Roughly a year ago on January 6, 2021, an act of domestic terrorism was committed on the United States capital. After a Trump rally, supporters were encouraged to march to the capital, approximately 2,000 of the supporters attacked the Capital building in an attempt to overturn Trump’s defeat in the 2020 presidential election. The event left five dead, one shot by a police officer, one of a drug overdose, and three of natural causes shortly following the event. Many were injured including 138 of the responding police officers and after the attack four of the officers that responded died of sucicide.
While the horrendous details of the day can be recounted by every news source, bringing justice to those who conspired or took part in this act of terrorism has not been completed. To find the truth and scheme behind the attack, a bill was introduced to form an independent commission that would investigate the events that transpired. While the bill passed in the House, it was blocked by Republicans in the senate. Despite the setback, research moved forward through a large-scale investigation led by the FBI, opening more than 400 case files, leading to federal crime charges on 615 people. Similarly, a House Select Committee has been in session since July 1, 2021 investigating the event and is still ongoing.
“More than 225 people have been accused of attacking or interfering with the police that day.
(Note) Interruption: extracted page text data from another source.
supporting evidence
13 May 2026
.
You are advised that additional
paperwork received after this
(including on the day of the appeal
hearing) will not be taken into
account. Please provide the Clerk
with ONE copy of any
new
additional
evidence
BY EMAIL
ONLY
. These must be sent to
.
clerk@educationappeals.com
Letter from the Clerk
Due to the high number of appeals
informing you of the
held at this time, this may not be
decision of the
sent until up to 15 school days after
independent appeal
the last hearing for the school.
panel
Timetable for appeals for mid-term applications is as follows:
About 275 have been charged with what the government describes as the chief political crime on Jan. 6: obstructing Congress’s duty to certify the 2020 presidential vote count. A little over 300 people have been charged with petty crimes alone, mostly trespassing and disorderly conduct,” as reported by Alan Feuer from the New York Times on January 6, 2022.
While most of the charged had no known affiliation with extremist groups, more than 30 members of anti-government groups, such as Oath Keepers, Proud Boys, and Three Percenters were charged with conspiracy.
A week after the attack, Donald Trump faced his second impeachment January 16, this time for incitement of insurrection. The trial of the impeachment took place on February 9 to February 13, 2021 and ended in his acquittal. Trump left office in February and was banned from several social media sites. What, if any, other consequences Donald Trump will face are still being decided.
In May of 2021, under Joe Biden’s presidency, the House passed a $1.9 billion Capitol security bill in response to the attack. While securing the capital is a short term solution, other regulations like labeling fake news on social media as fake and ending confirmation bias are in order. The role social media played in this event is significant, begging the question when or will social media companies be held accountable of their neglect of conspiring that happened on their platforms? Only time will tell, but as students, we will age with the times and will be the ones who can rewrite the laws to bring justice.
San Marcos community reflects on January 6
When San Marcos student Alejandra Vargas was asked what January 6, 2021 was like for her she had an unsuspected answer.
“It was a holiday I spent with my family,” said junior Alejandra Vargas. Alejandra was referencing the catholic holiday Dia de los Reyes Magos, or the day of the three kings. “It was like a reunion. It wasn’t that much different I remember. If anything it wasn’t sad, it was something extra to talk about and to hear their thoughts on it.”
The day January 6 is the Catholic Holiday, Dia de los Reyes Magos also known as Epiphany or the day of the three kings. It celebrates the day the three kings found baby Jesus, sharing the God incarnate with the rest of the world. This day celebrates the sharing of love and salvation, inclusion, while on January 6, 2021 Trump supporters stormed the capital, some in the “name of God,” for America first, a sentiment built on exclusion. The irony there needs not be explicitly stated, yet in turn seen as extreme nationalism.
When reflecting on January 6, Melanie Jacoson shared her thoughts on the concept of nationalism and how it affects our government’s actions.
“Nationalism has a dangerous edge to it that gives rise to aggression, war, and even genocide,” said World History teacher Melanie Jacobson. “The notion that any individual, group, or nation is superior to another breeds exclusion and hatred that can result in events like the breach of the capitol on January 6th last year. The United States is a nation of laws that aim to protect civil liberties and democratic institutions. Nationalistic lawlessness in response to a disappointing political outcome threatens all of us.”
Being a patriotic county that prides itself brings reliability on its citizens but the act of terrorism on the capital was not patriotic, it was nationalistic.
American journalist Sydney J. Harris once said, “The difference between patriotism and nationalism is that the patriot is proud of his country for what it does, and the nationalist is proud of his country no matter what it does; the first attitude creates a feeling of responsibility, but the second a feeling of blind arrogance that leads to war.”